The Orphanage (2007 film directed by J.A. Bayona and starring Belen Rueda)
We’ve already talked about The Orphanage on our very first episode, but it’s worth bringing up again because of how strongly Laura is motivated by the grief of losing her son – and also how the specter of another woman’s grief sets the wheels turning on the story in the first place.

The Others (2001 film directed by Alejandro Amenabar and starring Nicole Kidman)
**THIS WHOLE PARAGRAPH IS SPOILERS** This film is a pretty delightful inversion of the “haunted by guilt” idea, in that Nicole Kidman is actually haunting herself – the reveal at the end that she and her children are dead because of her (she killed them in a maddened haze and then shot herself) throws the rest of the movie, where she believes they’re being haunted by an invasive presence, into much sharper relief. This is another story where coming to terms with one’s grief doesn’t make the specter go away, but simply allows the grieving individual to accommodate the grief in an (arguably?) healthier fashion. Kidman may not be able to lay herself to rest, but she can at least stop denying the tragedy happened, and move forward in her ghostly way.

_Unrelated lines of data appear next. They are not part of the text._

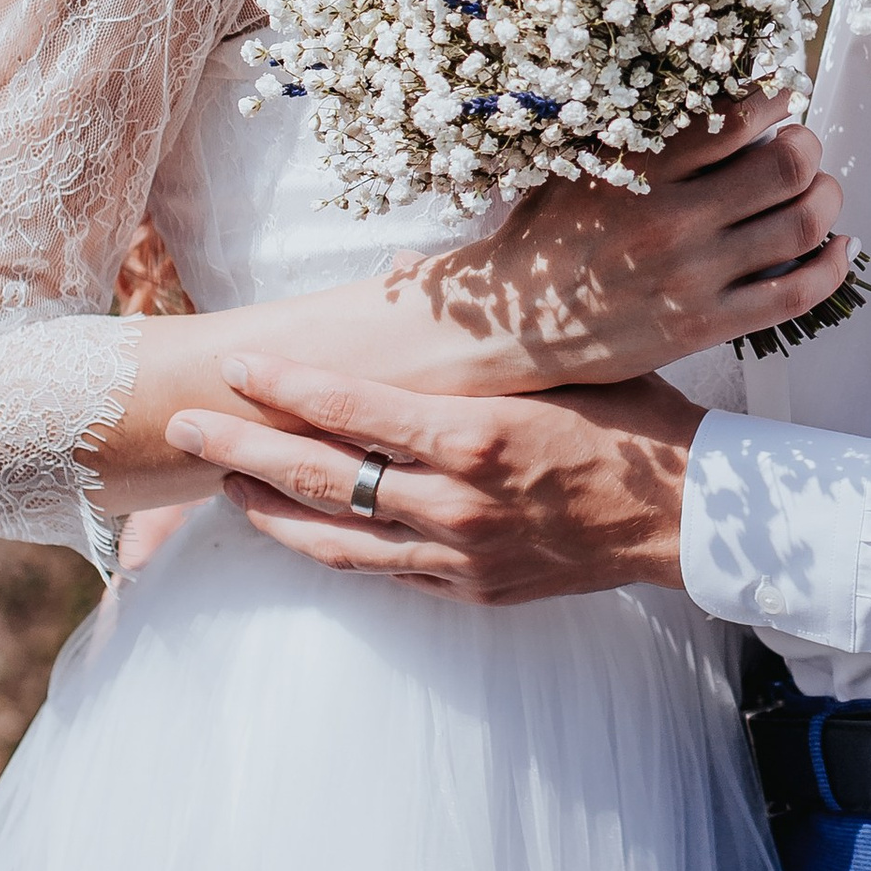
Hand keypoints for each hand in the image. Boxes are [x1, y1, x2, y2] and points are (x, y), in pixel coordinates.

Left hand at [163, 363, 700, 603]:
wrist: (689, 517)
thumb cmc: (633, 420)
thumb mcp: (560, 365)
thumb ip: (479, 342)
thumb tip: (407, 280)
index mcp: (475, 436)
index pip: (350, 409)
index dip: (281, 387)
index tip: (232, 365)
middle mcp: (456, 503)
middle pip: (320, 478)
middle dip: (241, 451)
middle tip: (181, 431)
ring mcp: (459, 556)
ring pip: (334, 539)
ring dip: (268, 512)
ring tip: (219, 487)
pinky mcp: (470, 590)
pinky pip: (380, 572)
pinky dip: (330, 549)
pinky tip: (298, 529)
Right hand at [427, 94, 847, 387]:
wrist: (510, 325)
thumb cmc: (546, 237)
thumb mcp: (579, 163)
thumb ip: (640, 131)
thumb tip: (709, 87)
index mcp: (641, 168)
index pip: (736, 115)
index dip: (777, 97)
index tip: (783, 96)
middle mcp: (672, 218)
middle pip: (788, 166)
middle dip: (810, 147)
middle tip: (804, 146)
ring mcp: (692, 275)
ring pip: (802, 225)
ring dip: (828, 199)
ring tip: (821, 190)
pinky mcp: (704, 325)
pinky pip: (795, 294)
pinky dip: (832, 266)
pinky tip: (839, 248)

Pet Sematary (1983 novel written by Stephen King)
This Stephen King novel was made into a film, but since I’ve never seen it I’m going to be talking about the original novel. While Pet Sematary is not my favorite of King’s work by an order of magnitude, it fits our conversation here to a tee: Louis Creed learns of a cemetery where the things buried in it come back to life. He buries his cat there, to find that the beings that come back are monstrous versions of themselves – this does not prevent him from trying the same thing with his two-year-old son, who spends the last third of the book terrorizing the Creed family and ultimately killing his mother, Rachel. This book provides a solid example of what happens when the protagonist is unable to overcome their grief, as Louis, despite all evidence pointing to the terrible outcome, tries the resurrection AGAIN with his wife – who, the ending implies, also comes back as a monstrous shadow of herself.

Supernatural, the early seasons
The core of this show is Dean and Sam running away from their feelings under the guise of enacting vengeance on the forces that have been taking away their loved ones. It’s hard to anchor an infinitely long-running show on this, so it does wander from time to time, but the truth of Supernatural is of two men that are terrible at accepting and moving on from their grief. For more specific examples, I recommend episodes 1.01 (Pilot), 2.01 (In My Time of Dying), 2.02 (Everybody Loves a Clown), and 2.20 (What Is and What Should Never Be).